Genetic Ablation of Calcium-independent Phospholipase A2γ Leads to Alterations in Mitochondrial Lipid Metabolism and Function Resulting in a Deficient Mitochondrial Bioenergetic Phenotype

• Published in: The Journal of biological chemistry Vol. 282; no. 48; pp. 34611 - 34622
• Main Authors: Mancuso, David J., Sims, Harold F., Han, Xianlin, Jenkins, Christopher M., Guan, Shao Ping, Yang, Kui, Moon, Sung Ho, Pietka, Terri, Abumrad, Nada A., Schlesinger, Paul H., Gross, Richard W.
• Format: Journal Article
• Language: English
• Published: Elsevier Inc 30.11.2007; American Society for Biochemistry and Molecular Biology
• ISSN: 0021-9258; 1083-351X
• DOI: 10.1074/jbc.M707795200

Previously, we identified a novel calcium-independent phospholipase, designated calcium-independent phospholipase A2 γ (iPLA2γ), which possesses dual mitochondrial and peroxisomal subcellular localization signals. To identify the roles of iPLA2γ in cellular bioenergetics, we generated mice null for the iPLA2γ gene by eliminating the active site of the enzyme through homologous recombination.

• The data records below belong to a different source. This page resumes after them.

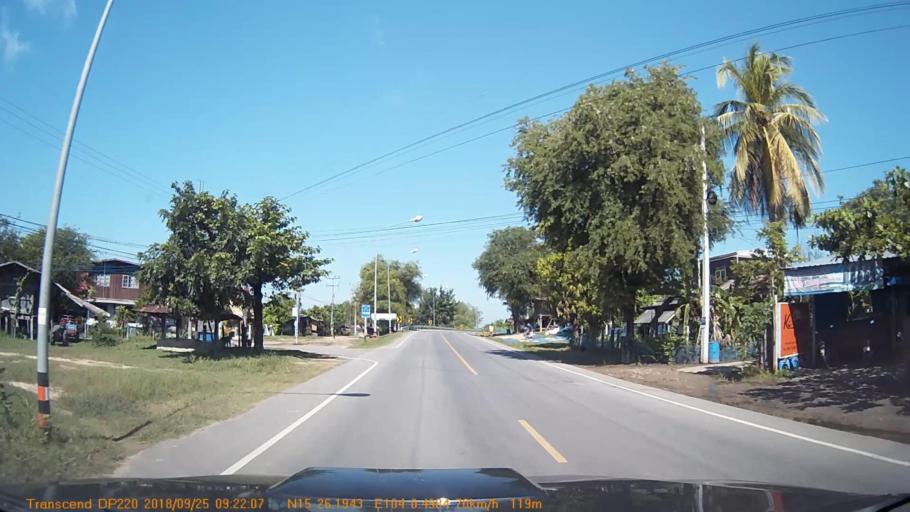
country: TH
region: Roi Et
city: Phon Sai
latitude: 15.4365
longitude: 104.0083
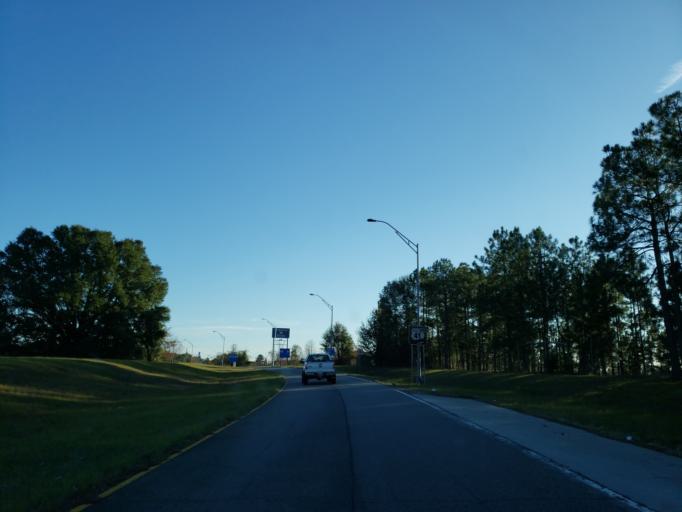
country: US
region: Georgia
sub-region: Dooly County
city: Unadilla
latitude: 32.2487
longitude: -83.7453
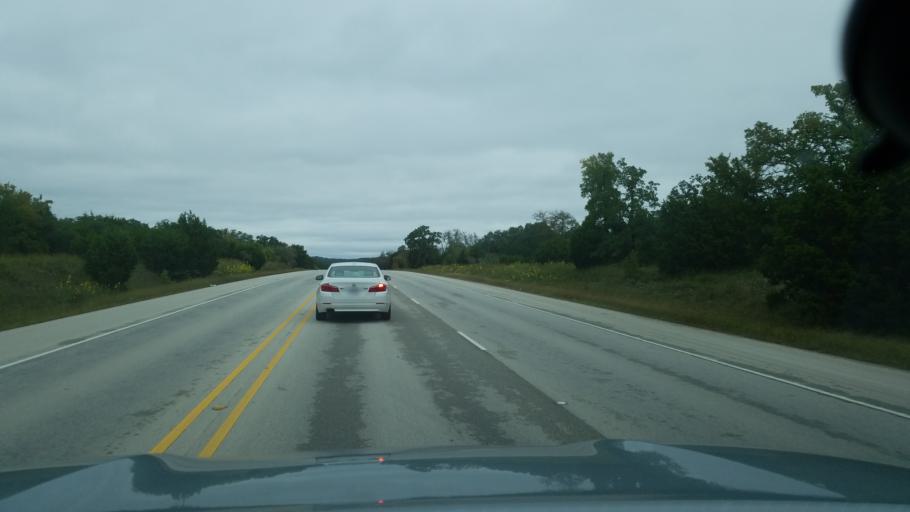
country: US
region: Texas
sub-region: Blanco County
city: Blanco
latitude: 30.0076
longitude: -98.4056
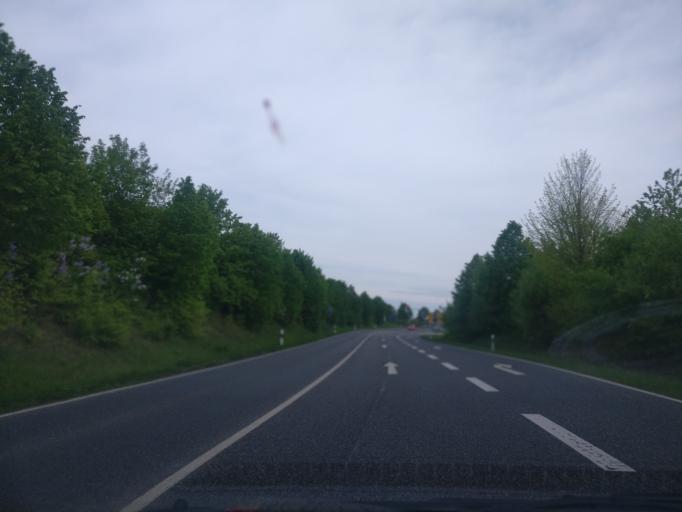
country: DE
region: Hesse
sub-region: Regierungsbezirk Kassel
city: Vellmar
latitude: 51.3541
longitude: 9.5153
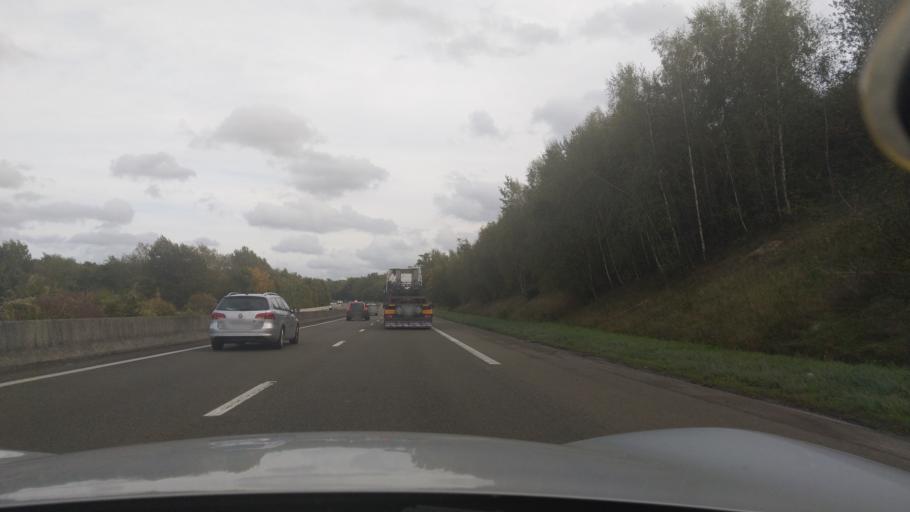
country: FR
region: Ile-de-France
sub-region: Departement du Val-d'Oise
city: Meriel
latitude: 49.0711
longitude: 2.2455
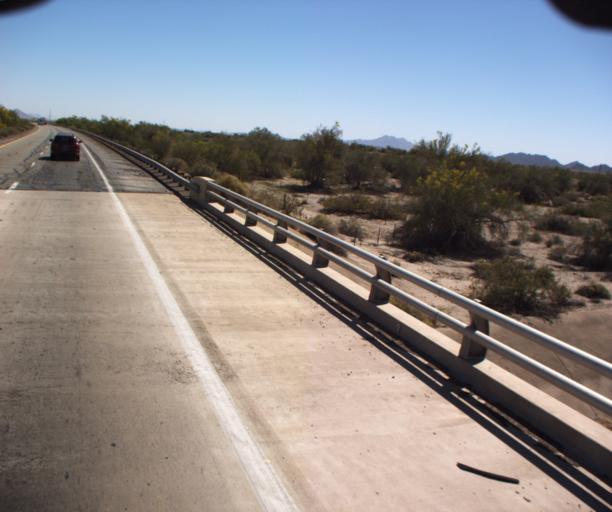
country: US
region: Arizona
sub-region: Yuma County
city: Wellton
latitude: 32.6490
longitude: -114.2103
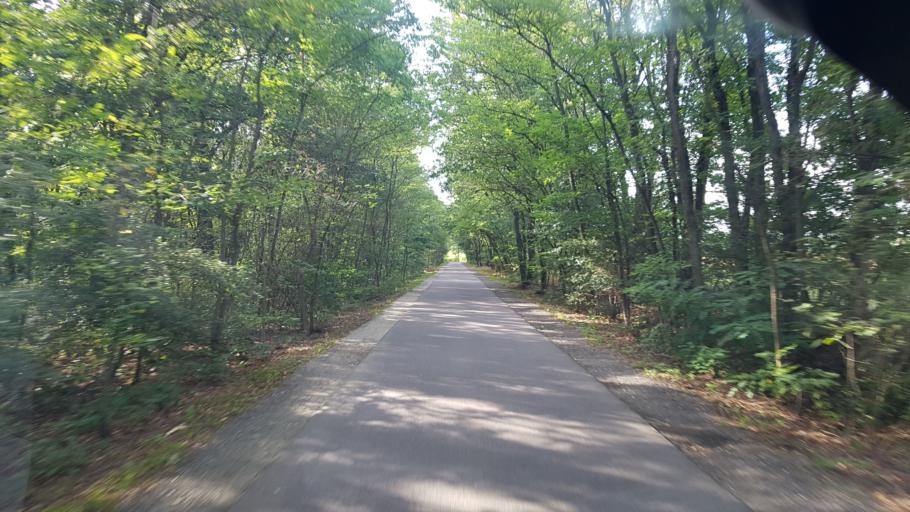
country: DE
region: Brandenburg
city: Spremberg
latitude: 51.5495
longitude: 14.3269
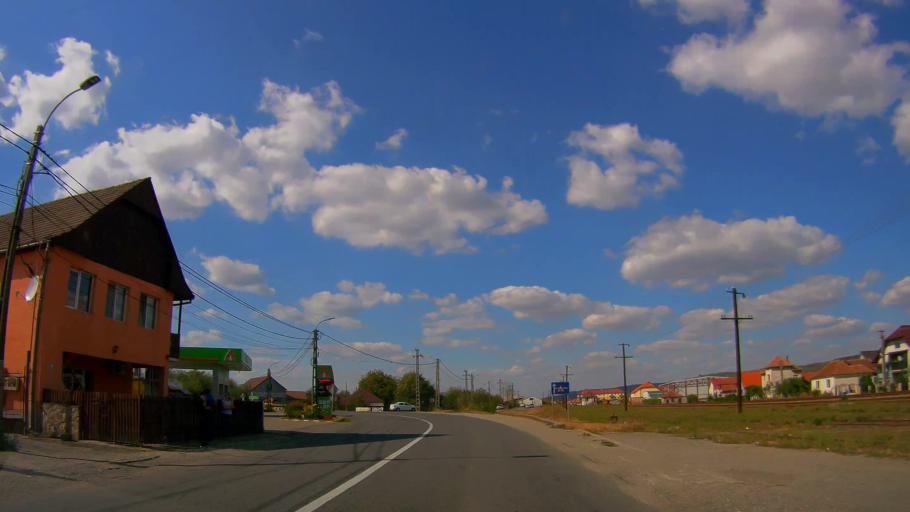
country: RO
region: Salaj
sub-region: Comuna Sarmasag
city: Sarmasag
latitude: 47.3464
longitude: 22.8240
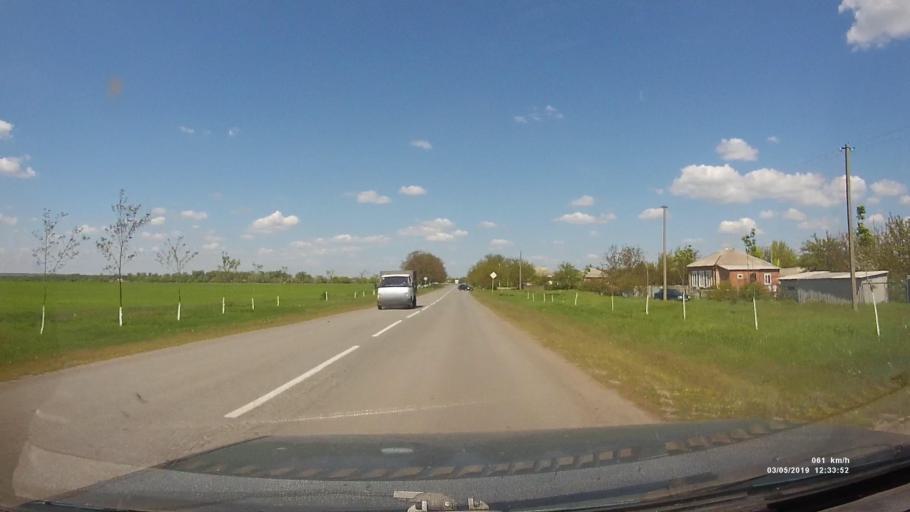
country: RU
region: Rostov
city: Semikarakorsk
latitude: 47.5165
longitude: 40.7710
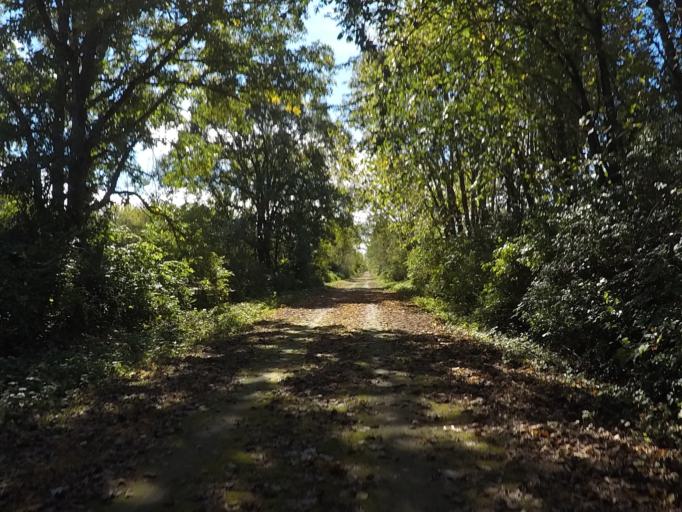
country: US
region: Wisconsin
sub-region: Richland County
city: Richland Center
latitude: 43.2811
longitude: -90.3173
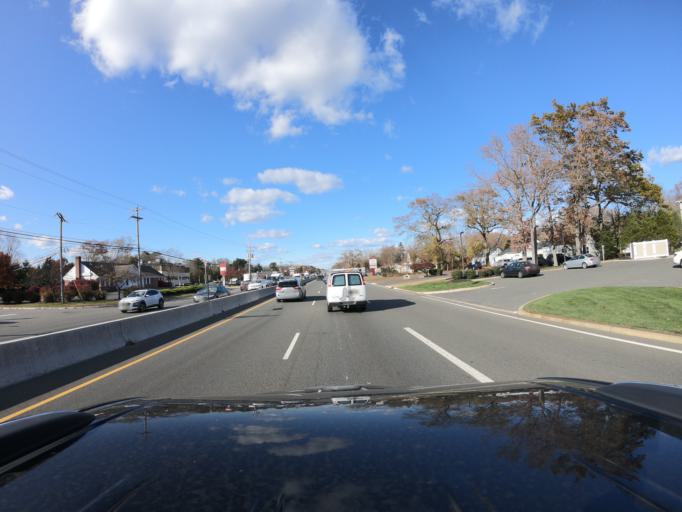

Mice null for iPLA2γ display multiple bioenergetic dysfunctional phenotypes, including 1) growth retardation, 2) cold intolerance, 3) reduced exercise endurance, 4) greatly increased mortality from cardiac stress after transverse aortic constriction, 5) abnormal mitochondrial function with a 65% decrease in ascorbate-induced Complex IV-mediated oxygen consumption, and 6) a reduction in myocardial cardiolipin content accompanied by an altered cardiolipin molecular species composition. We conclude that iPLA2γ is essential for maintaining efficient bioenergetic mitochondrial function through tailoring mitochondrial membrane lipid metabolism and composition.